A nude mouse tail vein injection metastasis model was established in our study, which showed a decreased metastatic potential in Cul4A knockdown lung cancer cells. Cul4A has been reported to promote cancer metastasis and invasion in osteosarcoma [31] cells. In breast cancer cells, Cul4A induces an epithelial–mesenchymal transition, and it promotes cancer metastasis by regulating the expression of the EMT regulatory ZEB1 gene [32]. In colorectal cancers, overexpression of Cul4A induces the epithelial–mesenchymal transition through the regulation of H3K4 trimethylation at the E-cadherin, N-cadherin, and vimentin gene promoters [33]. In gastric cancers, overexpression of Cul4A promoted gastric cancer cell proliferation and epithelial–mesenchymal transition by downregulating LATS1-Hippo-YAP signaling [34]. Our study showed that the overexpression of Cul4A was associated with the downregulation of the tumor suppressor ANXA10 in lung cancer tissues and cells, which may provide another mechanism for the role of Cul4A in lung cancer invasion and metastasis. The mechanism of lung cancer invasion and metastasis regulated by Cul4A is complex, and further studies regarding Cul4A and other metastasis suppressors are still warranted in the future.

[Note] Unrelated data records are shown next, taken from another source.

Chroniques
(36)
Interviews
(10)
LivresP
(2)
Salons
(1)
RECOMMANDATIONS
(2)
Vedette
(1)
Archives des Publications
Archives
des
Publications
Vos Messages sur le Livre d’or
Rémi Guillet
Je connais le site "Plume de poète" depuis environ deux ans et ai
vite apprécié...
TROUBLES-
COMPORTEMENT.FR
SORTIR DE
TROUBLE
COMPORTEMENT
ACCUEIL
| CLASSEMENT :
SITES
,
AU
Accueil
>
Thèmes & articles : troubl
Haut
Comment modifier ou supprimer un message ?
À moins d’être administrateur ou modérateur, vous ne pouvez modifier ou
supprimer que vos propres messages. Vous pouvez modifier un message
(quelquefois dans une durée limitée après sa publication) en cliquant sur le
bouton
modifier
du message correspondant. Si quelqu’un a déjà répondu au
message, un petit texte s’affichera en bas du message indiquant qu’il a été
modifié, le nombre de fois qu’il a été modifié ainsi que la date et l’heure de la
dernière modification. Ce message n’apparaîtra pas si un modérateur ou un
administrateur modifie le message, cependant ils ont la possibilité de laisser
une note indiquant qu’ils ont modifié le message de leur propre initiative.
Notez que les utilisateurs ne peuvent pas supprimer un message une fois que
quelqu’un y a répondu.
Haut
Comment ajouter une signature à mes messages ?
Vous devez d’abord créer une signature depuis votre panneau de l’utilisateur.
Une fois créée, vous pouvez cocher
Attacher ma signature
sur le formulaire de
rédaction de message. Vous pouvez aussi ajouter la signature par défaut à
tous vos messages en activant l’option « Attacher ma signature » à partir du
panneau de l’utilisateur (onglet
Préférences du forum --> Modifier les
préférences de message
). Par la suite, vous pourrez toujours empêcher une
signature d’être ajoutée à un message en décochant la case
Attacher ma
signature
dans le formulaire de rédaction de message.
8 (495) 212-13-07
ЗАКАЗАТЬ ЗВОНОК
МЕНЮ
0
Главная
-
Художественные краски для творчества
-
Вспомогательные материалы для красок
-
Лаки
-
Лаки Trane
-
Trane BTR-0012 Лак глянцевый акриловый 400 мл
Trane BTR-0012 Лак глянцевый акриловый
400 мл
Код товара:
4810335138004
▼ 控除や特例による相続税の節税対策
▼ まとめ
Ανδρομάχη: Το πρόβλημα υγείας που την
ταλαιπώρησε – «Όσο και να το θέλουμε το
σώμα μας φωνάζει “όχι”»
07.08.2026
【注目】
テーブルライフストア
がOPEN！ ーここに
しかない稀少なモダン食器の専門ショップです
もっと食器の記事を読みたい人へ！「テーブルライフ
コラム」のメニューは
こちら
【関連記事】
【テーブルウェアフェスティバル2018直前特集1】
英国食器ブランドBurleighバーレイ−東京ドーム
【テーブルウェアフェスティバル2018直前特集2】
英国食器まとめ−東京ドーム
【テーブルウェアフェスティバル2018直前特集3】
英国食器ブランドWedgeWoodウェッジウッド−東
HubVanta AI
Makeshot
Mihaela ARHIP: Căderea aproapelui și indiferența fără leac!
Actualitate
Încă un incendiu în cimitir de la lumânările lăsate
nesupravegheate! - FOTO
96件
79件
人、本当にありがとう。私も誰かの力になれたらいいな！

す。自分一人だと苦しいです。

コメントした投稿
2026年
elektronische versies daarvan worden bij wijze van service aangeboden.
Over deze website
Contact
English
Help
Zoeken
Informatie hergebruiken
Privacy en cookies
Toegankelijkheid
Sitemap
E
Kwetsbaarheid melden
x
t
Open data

ANXA10 is the latest identified member of the annexin family of calcium (Ca²⁺) and phospholipid-binding proteins [35]. The downregulation of ANXA10 correlates with decreased differentiation, invasion, and tumor progression, pointing to a possible tumor suppressor role [35]. In bladder cancer, the downregulation of ANXA10 is also related to the aggressiveness of the cancer [25]. In hepatocellular carcinoma, the downregulation of ANXA10 correlates with p53 mutation and it is associated with vascular invasion, tumor progression, and poor prognosis [36]. Decreased ANXA10 has been correlated with increased invasion in a colorectal cancer cell line and with the increased proliferation and migration in a gastric cancer cell line [37]. Additionally, the upregulation of S100A4, which is considered a mediator of metastasis, has been reported to downregulate ANXA10 in a lung cancer cell line [38]. In our study, the knockdown of ANXA10 increases lung cancer cells migration and invasion. These reports together show strong evidence of the tumor suppressor and metastasis role of ANXA10 in cancer cells.

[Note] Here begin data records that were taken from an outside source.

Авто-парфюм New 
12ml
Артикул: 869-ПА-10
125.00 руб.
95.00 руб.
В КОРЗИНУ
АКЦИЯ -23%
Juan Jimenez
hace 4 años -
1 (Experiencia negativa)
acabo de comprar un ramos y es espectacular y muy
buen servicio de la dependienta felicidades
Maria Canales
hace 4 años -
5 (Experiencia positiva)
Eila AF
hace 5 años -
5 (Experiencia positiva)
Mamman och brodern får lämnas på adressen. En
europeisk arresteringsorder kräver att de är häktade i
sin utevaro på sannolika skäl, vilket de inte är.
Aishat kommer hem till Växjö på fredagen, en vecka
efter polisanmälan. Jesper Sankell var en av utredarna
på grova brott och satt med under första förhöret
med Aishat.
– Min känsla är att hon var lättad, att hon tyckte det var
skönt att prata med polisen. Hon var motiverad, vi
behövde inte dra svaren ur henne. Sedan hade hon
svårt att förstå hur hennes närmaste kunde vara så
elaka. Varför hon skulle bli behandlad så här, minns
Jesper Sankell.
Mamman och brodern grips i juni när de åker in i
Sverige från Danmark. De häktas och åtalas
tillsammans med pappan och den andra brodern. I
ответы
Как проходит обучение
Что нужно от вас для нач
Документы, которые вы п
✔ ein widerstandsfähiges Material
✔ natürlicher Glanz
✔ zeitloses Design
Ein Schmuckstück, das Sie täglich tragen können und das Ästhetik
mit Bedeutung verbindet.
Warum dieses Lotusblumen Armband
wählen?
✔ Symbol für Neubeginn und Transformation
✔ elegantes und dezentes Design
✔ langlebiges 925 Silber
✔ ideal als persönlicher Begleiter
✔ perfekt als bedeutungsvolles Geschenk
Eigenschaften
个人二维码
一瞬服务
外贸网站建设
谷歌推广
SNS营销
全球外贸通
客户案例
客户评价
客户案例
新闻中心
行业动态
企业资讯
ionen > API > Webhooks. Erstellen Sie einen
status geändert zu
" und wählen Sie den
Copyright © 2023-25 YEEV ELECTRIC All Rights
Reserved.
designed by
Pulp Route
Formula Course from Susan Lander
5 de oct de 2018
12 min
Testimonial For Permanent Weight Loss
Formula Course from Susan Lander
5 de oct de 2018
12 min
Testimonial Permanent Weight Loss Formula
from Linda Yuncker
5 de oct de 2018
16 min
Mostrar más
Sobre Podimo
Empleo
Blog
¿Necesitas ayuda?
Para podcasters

In conclusion, our results showed that Cul4A is important in lung cancer cell invasion and metastasis through the inhibition of ANXA10, a tumor suppressor. Our results add ANXA10 to the repertoire of tumor suppressor proteins that are inhibited by Cul4A in cancer, and thus, it suggests Cul4A as a potential drug target for the development of novel therapy for lung cancer in the future.

5. Conclusions

Our findings suggest that Cul4A is a prognostic marker in NSCLC patients after surgery of lung cancer. Cul4A also plays important roles in lung cancer invasion and metastasis partially through ubiquitin-mediated protein degradation of ANXA10 in lung cancer cells. The role of ANXA10 as a tumor and metastasis suppressor in lung cancer cells was further confirmed.